Einzige Babyfreundliche Geburtsklinik in München

Seit 2012 ist das Klinikum Schwabing offiziell als „Babyfreundliche Geburtsklinik“ zertifiziert, zum Oktober 2018 wurde das Gütesiegel erneut bestätigt. Als einzige Klinik in München erfüllt Schwabing damit die hohen Qualitätskriterien, die WHO und UNICEF für das Prädikat „Babyfreundlich“ festgelegt haben.

Babyfreundliche Geburts- und Kinderkliniken unterstützen die Nähe von Mutter und Kind von Anfang an. Die Familien bleiben 24 Stunden am Tag zusammen und die Mütter können unmittelbar nach der Geburt ununterbrochen Hautkontakt mit ihrem Baby haben. Das Klinikpersonal ist speziell geschult, ermuntert die Mütter zum Stillen und gibt den Neugeborenen keine zusätzliche Nahrung oder Flüssigkeiten.

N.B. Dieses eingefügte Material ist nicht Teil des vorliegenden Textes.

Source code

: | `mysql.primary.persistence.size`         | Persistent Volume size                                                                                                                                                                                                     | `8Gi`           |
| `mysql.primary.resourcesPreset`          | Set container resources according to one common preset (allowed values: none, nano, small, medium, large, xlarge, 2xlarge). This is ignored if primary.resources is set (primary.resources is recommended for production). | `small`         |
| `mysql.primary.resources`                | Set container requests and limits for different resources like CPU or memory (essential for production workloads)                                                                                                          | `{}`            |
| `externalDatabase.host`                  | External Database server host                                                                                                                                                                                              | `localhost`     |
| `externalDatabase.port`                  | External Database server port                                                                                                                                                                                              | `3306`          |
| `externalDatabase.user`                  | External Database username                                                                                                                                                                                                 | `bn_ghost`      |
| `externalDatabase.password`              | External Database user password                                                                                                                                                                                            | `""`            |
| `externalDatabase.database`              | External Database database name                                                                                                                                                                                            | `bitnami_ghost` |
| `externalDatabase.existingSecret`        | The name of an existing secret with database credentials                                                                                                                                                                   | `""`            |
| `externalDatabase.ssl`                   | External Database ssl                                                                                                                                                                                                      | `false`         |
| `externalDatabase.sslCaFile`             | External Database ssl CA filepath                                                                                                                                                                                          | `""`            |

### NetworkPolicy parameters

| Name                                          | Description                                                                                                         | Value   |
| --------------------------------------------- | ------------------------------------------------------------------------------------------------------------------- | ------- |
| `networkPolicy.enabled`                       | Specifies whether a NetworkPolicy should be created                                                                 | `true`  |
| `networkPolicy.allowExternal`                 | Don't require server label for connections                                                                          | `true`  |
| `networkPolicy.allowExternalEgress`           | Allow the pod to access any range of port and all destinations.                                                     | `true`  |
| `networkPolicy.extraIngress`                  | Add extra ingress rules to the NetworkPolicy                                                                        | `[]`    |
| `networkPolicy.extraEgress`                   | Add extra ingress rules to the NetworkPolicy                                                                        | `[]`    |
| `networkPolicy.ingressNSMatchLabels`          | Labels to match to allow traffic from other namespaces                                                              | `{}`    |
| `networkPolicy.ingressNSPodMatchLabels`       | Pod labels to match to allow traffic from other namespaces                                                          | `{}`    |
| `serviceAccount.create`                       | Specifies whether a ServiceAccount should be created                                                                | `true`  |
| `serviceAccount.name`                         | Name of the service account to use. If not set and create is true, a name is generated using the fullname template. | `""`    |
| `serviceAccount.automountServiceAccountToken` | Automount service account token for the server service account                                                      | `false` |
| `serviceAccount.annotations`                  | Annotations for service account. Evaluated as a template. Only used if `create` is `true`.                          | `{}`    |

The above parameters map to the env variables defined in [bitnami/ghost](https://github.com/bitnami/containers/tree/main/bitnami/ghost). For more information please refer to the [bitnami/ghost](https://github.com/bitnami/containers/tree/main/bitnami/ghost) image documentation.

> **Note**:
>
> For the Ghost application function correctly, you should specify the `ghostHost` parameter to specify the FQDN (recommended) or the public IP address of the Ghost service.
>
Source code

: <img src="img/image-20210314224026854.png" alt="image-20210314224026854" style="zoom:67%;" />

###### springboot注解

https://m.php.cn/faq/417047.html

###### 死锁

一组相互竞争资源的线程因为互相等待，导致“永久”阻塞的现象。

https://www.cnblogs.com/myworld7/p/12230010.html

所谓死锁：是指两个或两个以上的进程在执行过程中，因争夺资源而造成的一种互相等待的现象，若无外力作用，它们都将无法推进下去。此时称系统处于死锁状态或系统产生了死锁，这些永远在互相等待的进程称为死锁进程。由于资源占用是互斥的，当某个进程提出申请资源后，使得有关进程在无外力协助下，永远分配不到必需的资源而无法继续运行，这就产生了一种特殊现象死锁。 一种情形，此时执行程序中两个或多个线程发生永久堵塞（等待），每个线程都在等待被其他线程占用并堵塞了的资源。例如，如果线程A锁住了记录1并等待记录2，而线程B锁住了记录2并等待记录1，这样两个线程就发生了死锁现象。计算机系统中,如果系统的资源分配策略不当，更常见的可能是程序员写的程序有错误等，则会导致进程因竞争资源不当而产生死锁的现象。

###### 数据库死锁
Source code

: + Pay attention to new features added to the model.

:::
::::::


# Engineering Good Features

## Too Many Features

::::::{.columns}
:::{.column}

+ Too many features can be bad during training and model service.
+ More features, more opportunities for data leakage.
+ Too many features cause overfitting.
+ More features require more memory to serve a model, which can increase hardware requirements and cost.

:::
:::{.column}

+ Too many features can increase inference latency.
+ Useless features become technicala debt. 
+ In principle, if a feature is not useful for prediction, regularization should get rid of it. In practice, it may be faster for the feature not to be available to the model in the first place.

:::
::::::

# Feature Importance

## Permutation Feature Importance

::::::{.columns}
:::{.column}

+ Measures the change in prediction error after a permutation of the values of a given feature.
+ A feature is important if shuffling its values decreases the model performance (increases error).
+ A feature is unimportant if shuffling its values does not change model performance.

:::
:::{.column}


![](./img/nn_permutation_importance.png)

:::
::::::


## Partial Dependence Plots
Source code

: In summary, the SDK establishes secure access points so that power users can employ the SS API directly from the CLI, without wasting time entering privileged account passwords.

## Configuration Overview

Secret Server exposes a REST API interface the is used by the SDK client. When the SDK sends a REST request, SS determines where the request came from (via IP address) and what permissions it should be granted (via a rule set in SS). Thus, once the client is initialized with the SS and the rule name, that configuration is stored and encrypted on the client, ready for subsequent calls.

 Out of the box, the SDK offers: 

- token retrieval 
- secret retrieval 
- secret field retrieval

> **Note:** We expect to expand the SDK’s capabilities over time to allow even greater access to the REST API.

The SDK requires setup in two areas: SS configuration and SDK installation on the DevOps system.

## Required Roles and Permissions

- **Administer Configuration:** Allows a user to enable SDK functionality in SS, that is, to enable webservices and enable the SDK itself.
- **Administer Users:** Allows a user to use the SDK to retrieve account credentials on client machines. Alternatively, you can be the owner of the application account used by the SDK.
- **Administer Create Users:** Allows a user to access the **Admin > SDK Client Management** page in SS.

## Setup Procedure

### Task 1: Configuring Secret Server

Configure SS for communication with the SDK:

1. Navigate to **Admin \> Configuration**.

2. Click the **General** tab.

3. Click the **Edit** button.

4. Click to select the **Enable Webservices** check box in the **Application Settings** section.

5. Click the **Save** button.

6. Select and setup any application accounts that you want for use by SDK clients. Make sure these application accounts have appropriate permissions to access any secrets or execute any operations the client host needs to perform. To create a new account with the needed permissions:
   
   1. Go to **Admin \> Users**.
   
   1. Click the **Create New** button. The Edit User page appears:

In Stillvorbereitungskursen und im offenen Stilltreff werden Eltern während und nach dem Klinikaufenthalt von Experten beraten und unterstützt. Im Jahr 1991 haben WHO und UNICEF zehn Hauptrichtlinien festgelegt, die Kliniken für den Erwerb des Zertifikats „Babyfreundlich“ erfüllen und bei einem offiziellen Audit nachweisen müssen.